* EXERCISE REQUIREMENTS *
1) According to the article on the La Estación barbecue restaurant, what was the restaurant's building before its conversion?
2) Extend the article on the La Estación barbecue restaurant, picking up after its final sentence.

* GIVEN PASSAGE *
- - -
Chef Kevin Roth plucked a ripe prickly pear from a tree in the garden that surrounds his restaurant. “I’m going to be picking these out the whole day,” he said smiling, referring to the invisible needles that will cover his fingertips if he’s not careful.
Roth is the owner of La Estación, a five-year-old barbecue restaurant converted from a former gas station, which he runs with his wife Idalia García in Fajardo, on the east coast of Puerto Rico. Here the couple celebrates their dual identity and the love they share for repurposing, creating inventive Nuyorican dishes with local, sustainable produce that gives new life to traditional Puerto Rican ingredients and techniques.
“I never worked in a barbecue restaurant with barbecue equipment. So it’s not really any particular style. It’s not like a Texas style that’s dry or the North Carolina style where they put the vinegary sauce on the side. It’s just kind of our own thing,” said Roth.
Roth marinates all the meats overnight and then seasons them with a house dry rub made of freshly toasted and ground spices of chili peppers, coriander, cumin, ginger, and other secret ingredients. He brushes them with a guava barbecue sauce, basting them before firing up the meats in the custom-built smoker and grills he designed. During the busy season and the holidays, he prepares Puerto Rican lechon by roasting his squash-and-watermelon-fed pigs to a golden crisp in the back of an old burnt-down Jeep he flat bedded and transformed into a rotisserie.
“We put charcoal in the corner and as we need it, we move the charcoal to the different areas of the pig so that it cooks evenly. It does have its own motor and it spins, which makes it easier. But it cooks it really well,” he said, explaining the process.
Roth looks like the quintessential Brooklyn chef. He wears a trimmed beard, a piercing on his earlobe, and a miniature pig that hangs from a thick silver chain around his neck. His Brooklyn grit is as permanent as the black ink that stretches out around his elbows.
Next up, how a Brooklyn couple made it to the Caribbean…
[pagebreak]Before coming to the island, Roth and his wife lived in a neighborhood he described as a “very Puerto Rican area of Brooklyn”. They hosted barbecues in their backyard and grew strawberries and tomatoes out of discarded five-gallon lard containers from the neighborhood Chinese-Puerto Rican restaurant. Every day, he would swing by and pick them up on his way home from work.
- - -
* Dataset entries *
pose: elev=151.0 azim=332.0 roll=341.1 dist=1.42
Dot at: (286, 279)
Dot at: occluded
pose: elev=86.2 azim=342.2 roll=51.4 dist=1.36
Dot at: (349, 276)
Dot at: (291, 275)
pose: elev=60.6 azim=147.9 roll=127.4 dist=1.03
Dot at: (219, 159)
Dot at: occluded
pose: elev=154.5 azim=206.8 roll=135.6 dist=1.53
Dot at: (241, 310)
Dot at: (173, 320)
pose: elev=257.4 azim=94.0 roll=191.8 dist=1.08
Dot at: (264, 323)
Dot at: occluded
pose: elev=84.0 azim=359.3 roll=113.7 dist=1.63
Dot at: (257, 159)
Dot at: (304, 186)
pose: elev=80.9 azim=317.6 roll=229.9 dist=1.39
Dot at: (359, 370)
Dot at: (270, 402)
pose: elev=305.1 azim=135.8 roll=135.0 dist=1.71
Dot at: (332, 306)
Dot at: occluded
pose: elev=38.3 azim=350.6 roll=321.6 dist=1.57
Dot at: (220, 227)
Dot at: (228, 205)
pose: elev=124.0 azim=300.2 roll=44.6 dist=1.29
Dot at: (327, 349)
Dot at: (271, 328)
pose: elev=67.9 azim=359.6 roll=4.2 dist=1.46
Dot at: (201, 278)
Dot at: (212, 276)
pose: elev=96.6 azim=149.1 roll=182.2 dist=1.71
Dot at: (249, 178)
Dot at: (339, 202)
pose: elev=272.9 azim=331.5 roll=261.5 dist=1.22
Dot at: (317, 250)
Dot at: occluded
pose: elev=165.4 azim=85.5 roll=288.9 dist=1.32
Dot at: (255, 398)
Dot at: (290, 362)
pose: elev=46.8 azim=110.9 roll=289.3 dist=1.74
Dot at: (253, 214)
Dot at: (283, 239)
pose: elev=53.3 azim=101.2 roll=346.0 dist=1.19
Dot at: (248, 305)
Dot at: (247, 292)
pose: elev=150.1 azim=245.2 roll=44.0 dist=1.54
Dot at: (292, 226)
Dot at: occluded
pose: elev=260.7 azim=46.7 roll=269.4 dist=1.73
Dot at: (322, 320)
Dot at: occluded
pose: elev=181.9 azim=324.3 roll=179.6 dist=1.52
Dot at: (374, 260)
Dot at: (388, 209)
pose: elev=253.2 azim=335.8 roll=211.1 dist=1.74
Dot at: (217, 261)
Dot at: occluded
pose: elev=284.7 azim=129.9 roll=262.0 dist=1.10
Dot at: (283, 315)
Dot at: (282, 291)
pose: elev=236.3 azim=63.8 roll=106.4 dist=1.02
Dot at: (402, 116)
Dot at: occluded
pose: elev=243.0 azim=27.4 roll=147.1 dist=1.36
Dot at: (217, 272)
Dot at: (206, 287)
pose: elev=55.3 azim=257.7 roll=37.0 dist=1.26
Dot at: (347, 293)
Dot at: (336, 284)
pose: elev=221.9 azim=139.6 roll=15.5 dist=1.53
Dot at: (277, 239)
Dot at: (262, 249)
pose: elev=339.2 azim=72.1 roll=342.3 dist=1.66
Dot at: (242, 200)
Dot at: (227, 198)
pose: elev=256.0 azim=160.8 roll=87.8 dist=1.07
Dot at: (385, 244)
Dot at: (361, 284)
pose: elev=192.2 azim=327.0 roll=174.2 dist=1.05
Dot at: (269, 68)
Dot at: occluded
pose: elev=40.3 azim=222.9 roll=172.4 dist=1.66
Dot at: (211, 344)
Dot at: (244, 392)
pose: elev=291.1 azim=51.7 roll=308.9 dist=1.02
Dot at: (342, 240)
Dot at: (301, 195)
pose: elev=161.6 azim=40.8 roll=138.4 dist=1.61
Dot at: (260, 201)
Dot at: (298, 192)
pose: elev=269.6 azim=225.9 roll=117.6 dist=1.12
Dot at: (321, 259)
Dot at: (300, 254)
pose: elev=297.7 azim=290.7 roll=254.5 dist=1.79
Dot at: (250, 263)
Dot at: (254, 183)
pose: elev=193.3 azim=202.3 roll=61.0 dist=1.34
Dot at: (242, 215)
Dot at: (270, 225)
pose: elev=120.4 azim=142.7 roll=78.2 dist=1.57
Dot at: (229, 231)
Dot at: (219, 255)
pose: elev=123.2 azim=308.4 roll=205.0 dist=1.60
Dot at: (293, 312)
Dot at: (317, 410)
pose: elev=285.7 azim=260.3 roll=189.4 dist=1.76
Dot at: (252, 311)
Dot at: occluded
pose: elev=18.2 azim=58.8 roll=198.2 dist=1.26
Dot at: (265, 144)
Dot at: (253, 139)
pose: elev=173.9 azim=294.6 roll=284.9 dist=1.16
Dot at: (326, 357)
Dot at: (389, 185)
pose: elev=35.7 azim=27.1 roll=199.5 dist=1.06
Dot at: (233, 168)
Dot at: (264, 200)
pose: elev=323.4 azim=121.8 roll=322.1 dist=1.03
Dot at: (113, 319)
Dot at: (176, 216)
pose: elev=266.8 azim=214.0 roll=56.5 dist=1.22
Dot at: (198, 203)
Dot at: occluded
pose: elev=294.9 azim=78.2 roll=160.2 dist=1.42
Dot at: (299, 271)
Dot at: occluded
- - -
* ANSWERS TO THE EXERCISE *
1) A former gas station.

2)
His wife, who was working out on their day off, enters the restaurant. She has wild curly hair and an effervescent laugh. She describes how La Estación reflects their old Brooklyn life.
“We had a cement-enclosed backyard and we built a wood deck kind of like what we did out there. It’s funny because our friends come and they’re like ‘it’s like a huge extended version of your apartment in Brooklyn’,” said Garcia.
The blooming grounds surrounding La Estación are home to a tropical sanctuary of herbs and plants. Sprightly parcha and quenepa trees form a canopy of incandescent green, delicate jasmin perfumes the air, red heliconias dangle like vibrant sculptures. Oregano bruja, basil, and ajicito dulce, a native sweet pepper, grow near the earth, each ready to be used on a whim.
This green lushness is a stark contrast to the rusty remnants of the gas station left behind. An old Esso sign hangs above the stove, a steering wheel suspended from the ceiling, a New York license plate a reminder of their past life.
Outdoors, concrete tables with straw umbrellas invite those stopping by for a quick pincho and a beer. Adirondack chairs made of recycled cedar and a family table sit beneath strung lights that give the restaurant its warm soft glow when the sun goes down and the music of the singing coqui frogs ride the breeze.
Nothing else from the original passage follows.